Hacker News new | ask | show | jobs
by stavros 724 days ago
Opus is better than GPT-4? I've heard mixed experiences.
3 comments

That's because the sample size is probably small and for niche prompts or topics.

It's very hard to evaluate whether a model is better than another, especially doing it in a scientifically sound way is time consuming and hard.

This is why I find these types of comments like "model X is so much better than model Y" to be about as useful as "chocolate ice cream is so much better than vanilla"

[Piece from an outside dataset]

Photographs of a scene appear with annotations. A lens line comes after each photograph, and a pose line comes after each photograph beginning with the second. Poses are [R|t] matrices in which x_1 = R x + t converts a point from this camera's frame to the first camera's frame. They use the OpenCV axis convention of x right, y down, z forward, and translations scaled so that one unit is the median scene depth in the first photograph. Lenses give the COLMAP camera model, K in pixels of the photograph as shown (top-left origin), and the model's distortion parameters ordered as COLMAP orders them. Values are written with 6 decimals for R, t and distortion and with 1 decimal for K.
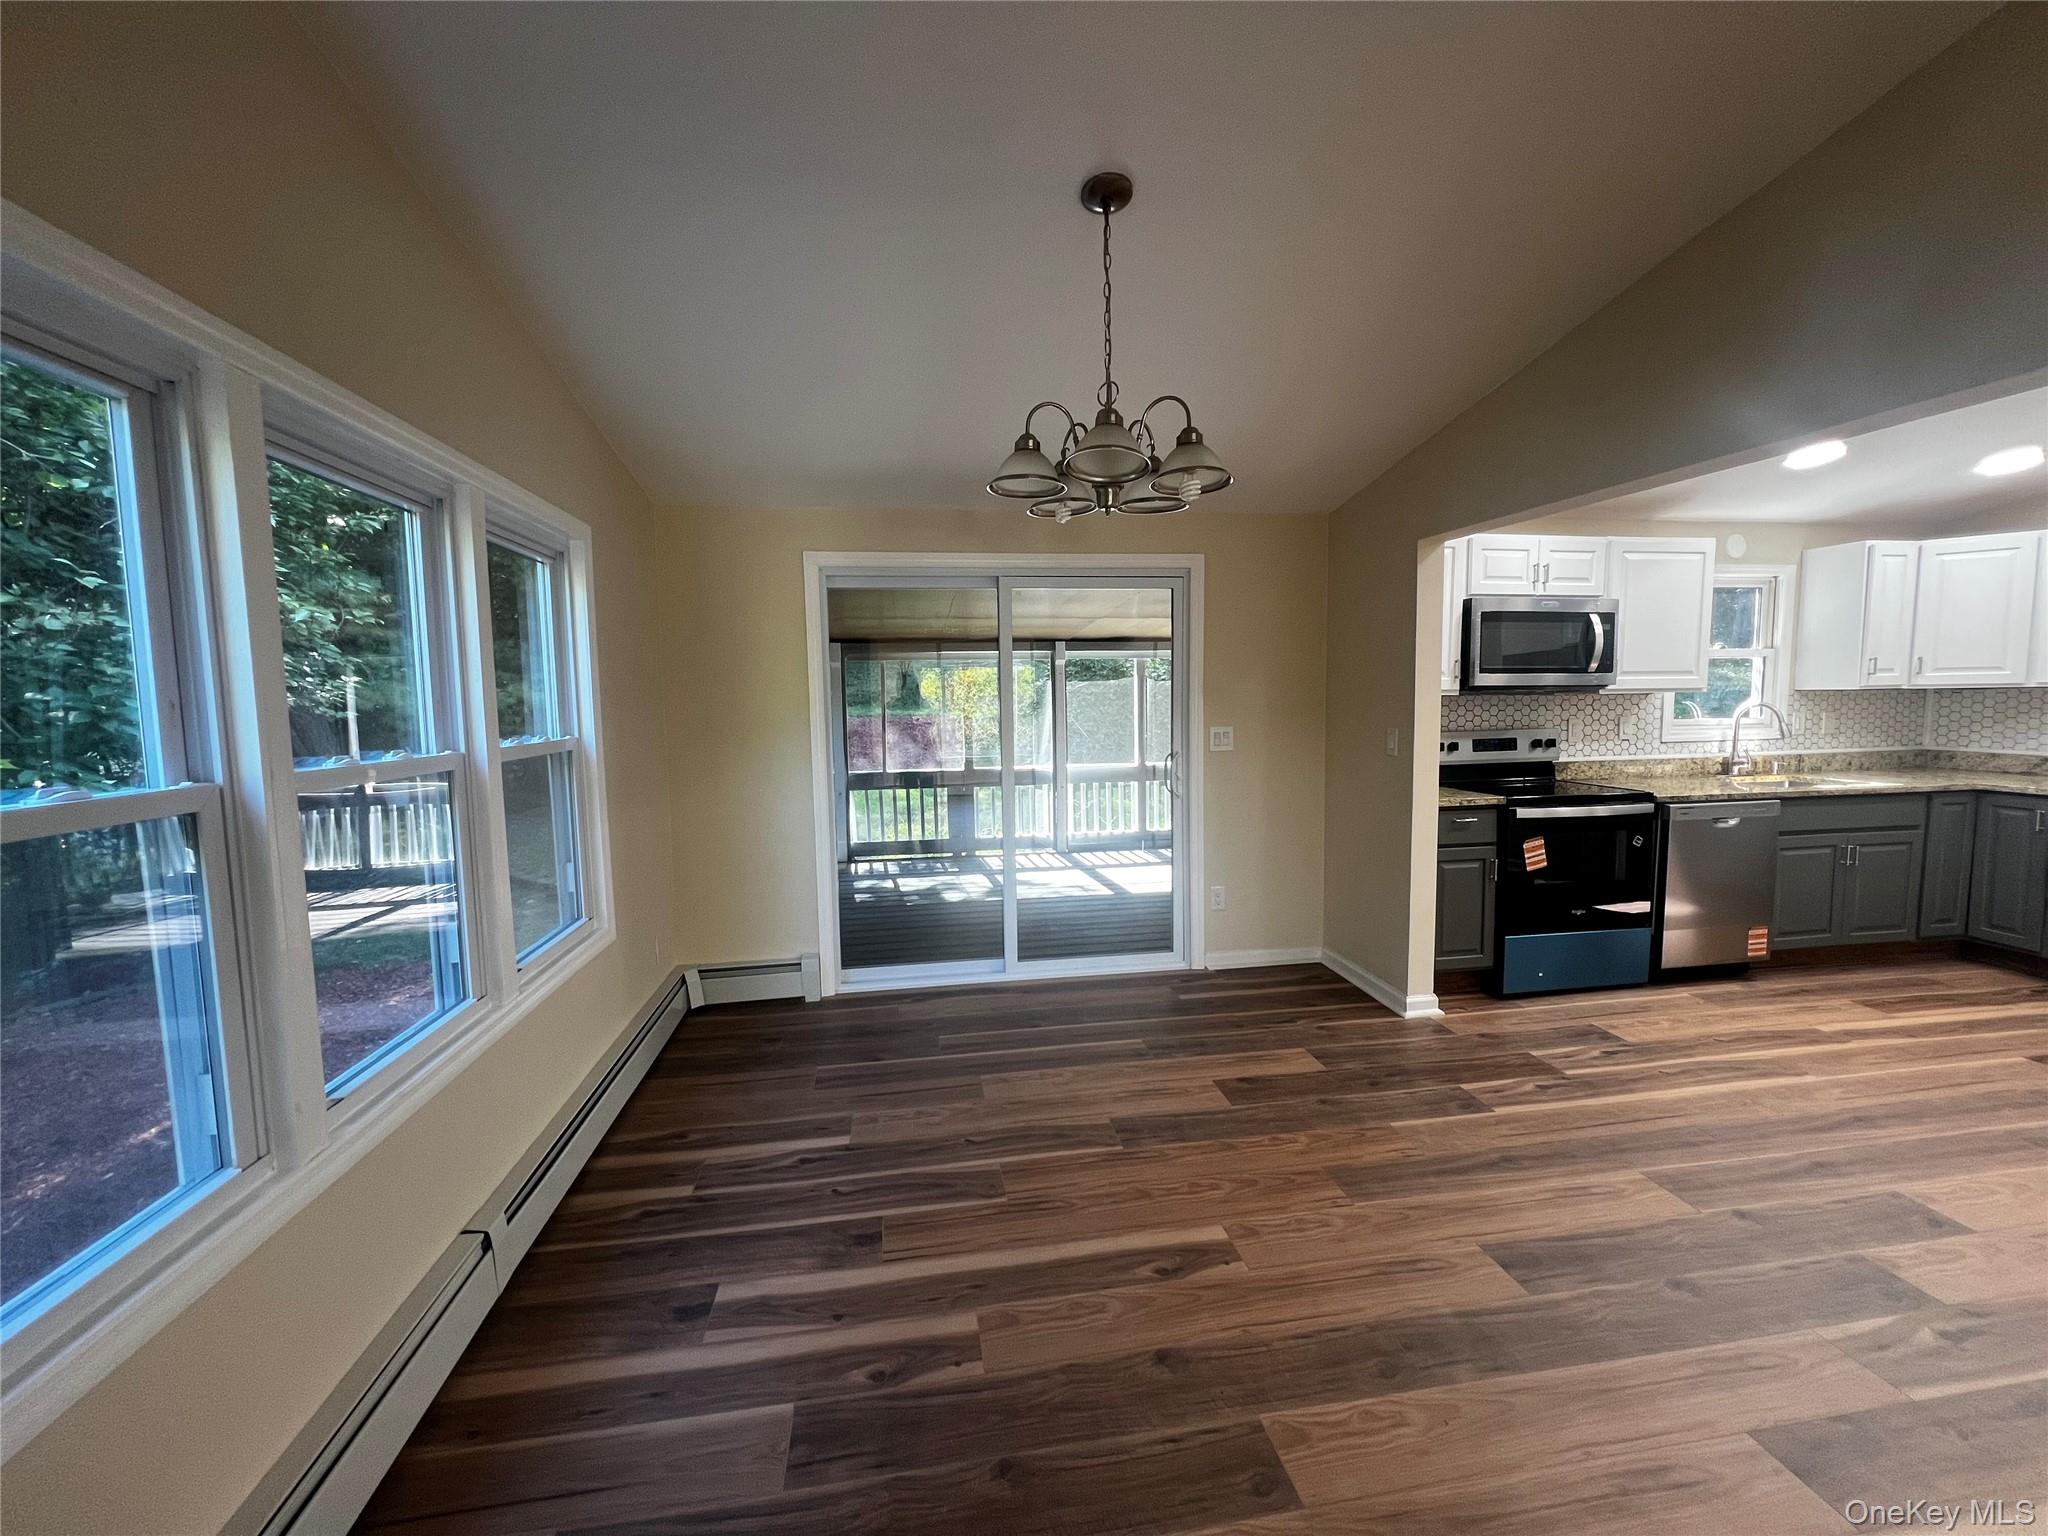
lens RADIAL K [[819.0, 0, 1014.5], [0, 819.0, 762.3], [0, 0, 1]] dist [0.003047, 0.000332]
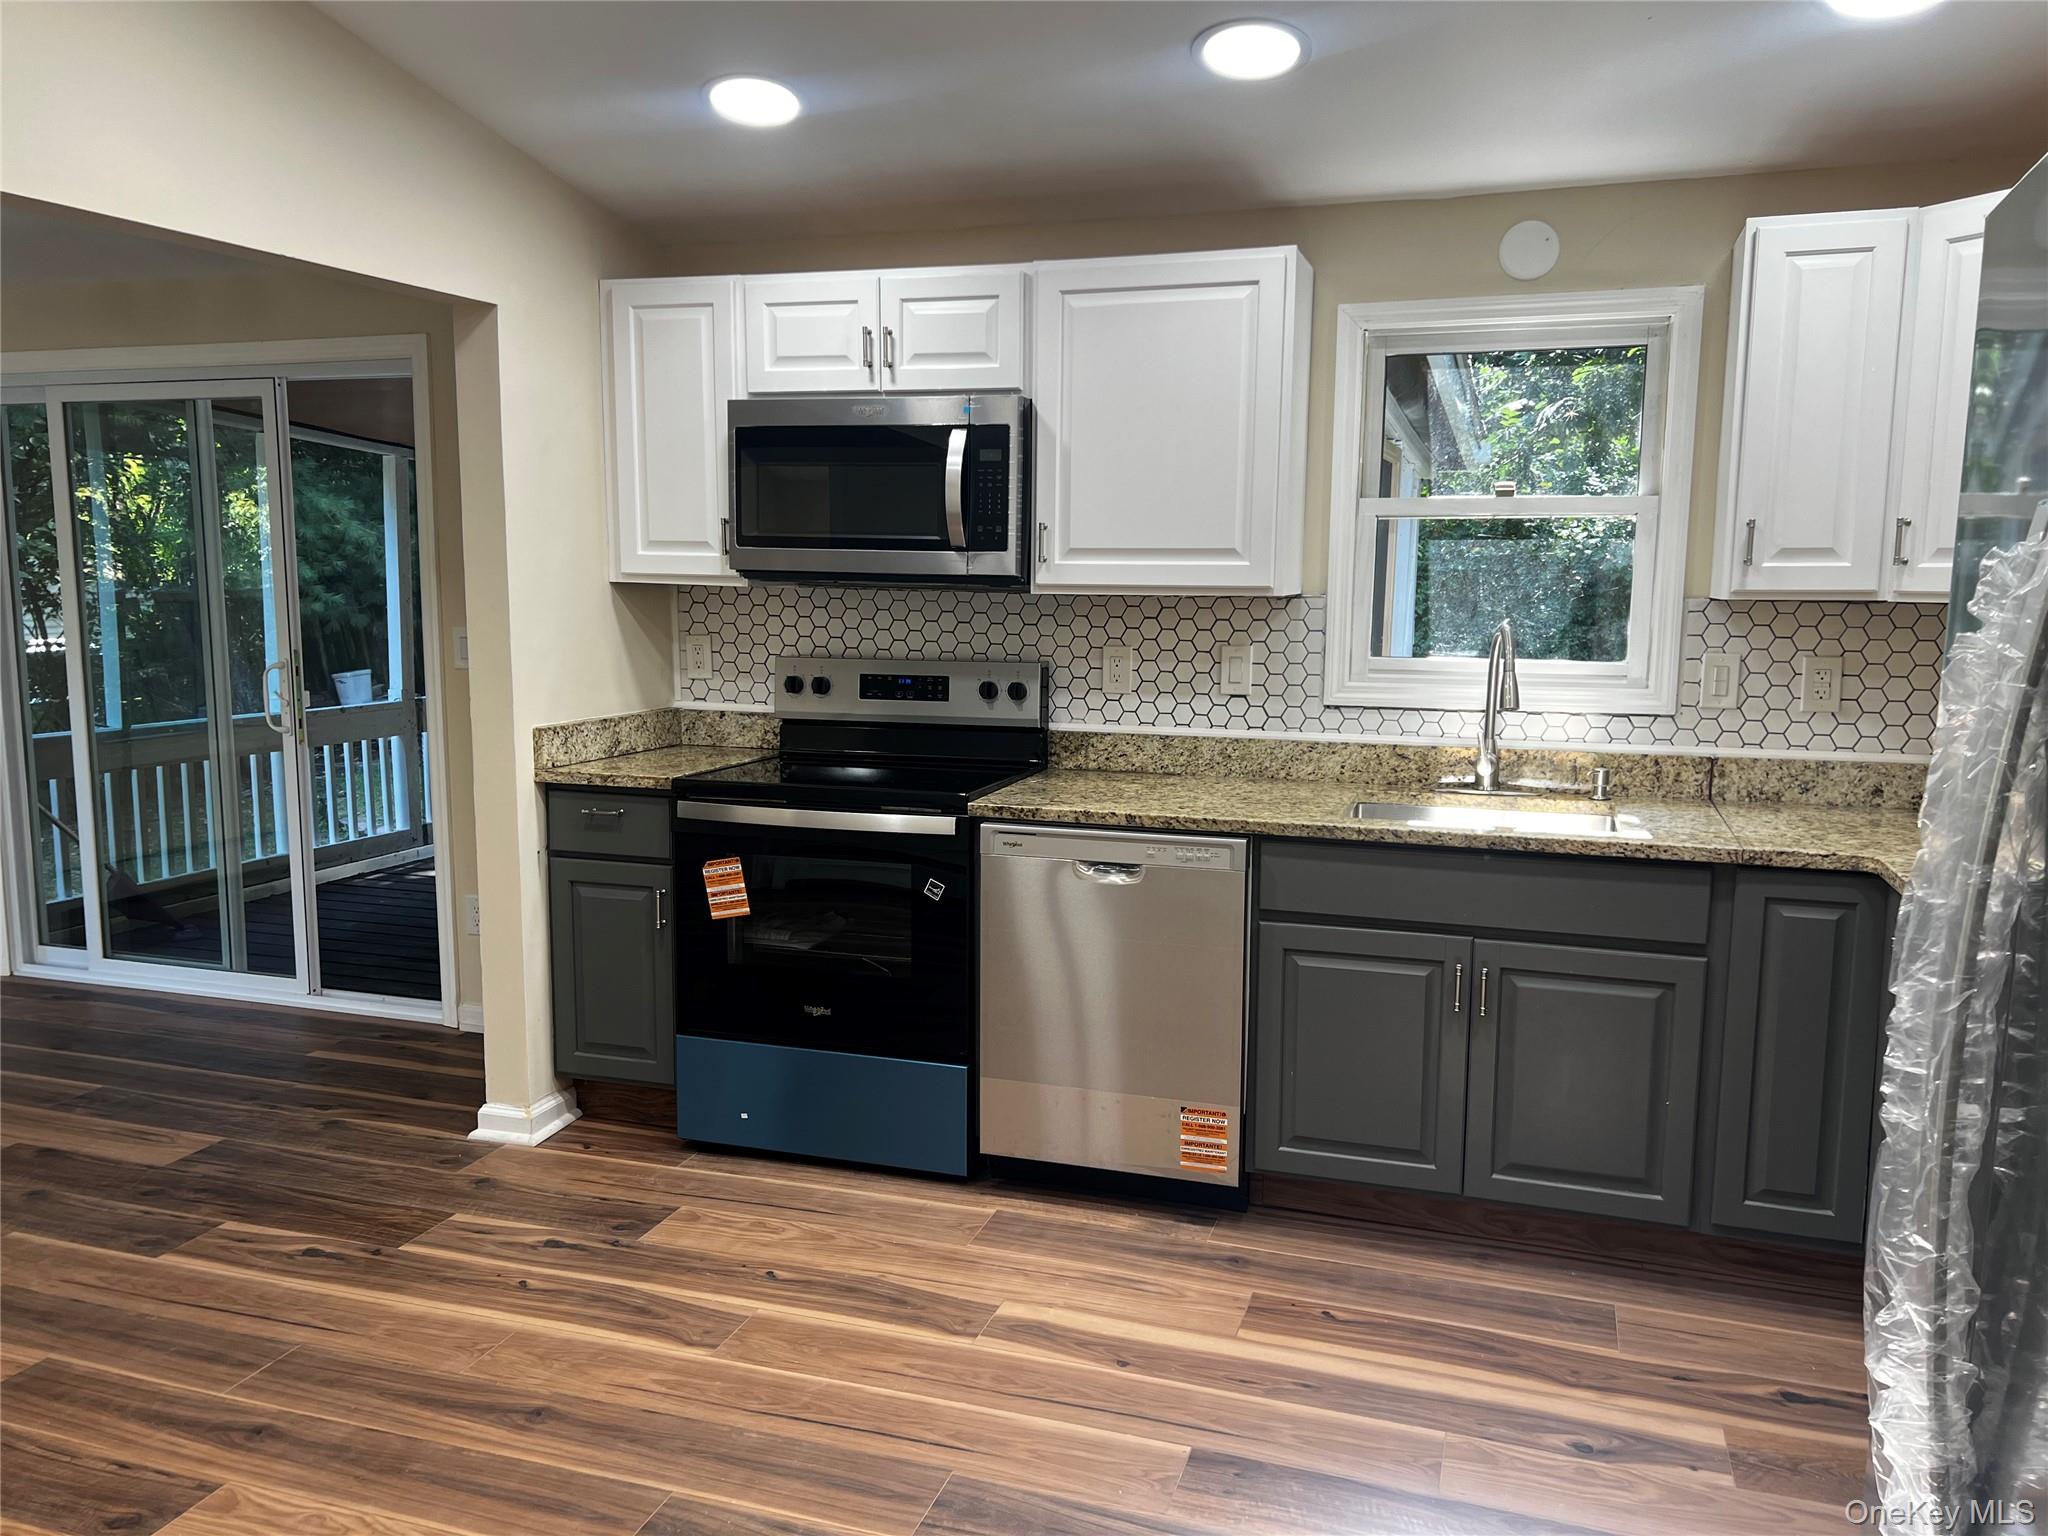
lens RADIAL K [[1526.5, 0, 1024.0], [0, 1526.5, 768.0], [0, 0, 1]] dist [0.050626, -0.044954]
pose [[0.887317, 0.079725, -0.454216, 1.266476], [-0.059290, 0.996491, 0.059084, -0.037152], [0.457332, -0.025496, 0.888930, 0.207843]]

And both flavors have a base flavor of excrement... Still, since I started using Claude 3 Opus (and now 3.5 Sonnet) a couple of months back, I don't see myself switching from them nor stopping use of LLM-based AI tech; it's just made me feel like the computer is actually working for and with me and even that alone can be enough to get me motivated and accomplish what I set out to do.
"it's just made me feel like the computer is actually working for and with me and even that alone can be enough to get me motivated and accomplish what I set out to do."

This is a great way to describe what I've been feeling / experiencing as well.

Just an update on my initial impressions of Claude 3.5 Sonnet. It's a better programmer than I am in Python; that's not saying much, but this is now two nights in a row I've been impressed with what I've created with it.
True, I just tried it for generating a book summary, and Sonnet 3.5 was very bad. GPT-4o is equally bad at that , gpt-4-turbo is great.
This more likely has to do with context length?
No, all the information is there, but gpt-4o tends to produce bullet points (https://www.thesummarist.net/summary/the-making-of-a-manager...), whereas gpt-4-turbo tends to produce much more readable prose (https://www.thesummarist.net/summary/supercommunicators/the-...).
How is prose more readable than bullets?
* Clearer narrative

* Connection between points

* Flows better

* Eyes don't start-stop as much

It really depends on the type of question, but generally I'm between Gemini and Claude these days for most things.
Opus 3.5 is not yet released.
I assume the GP was talking about 3.0.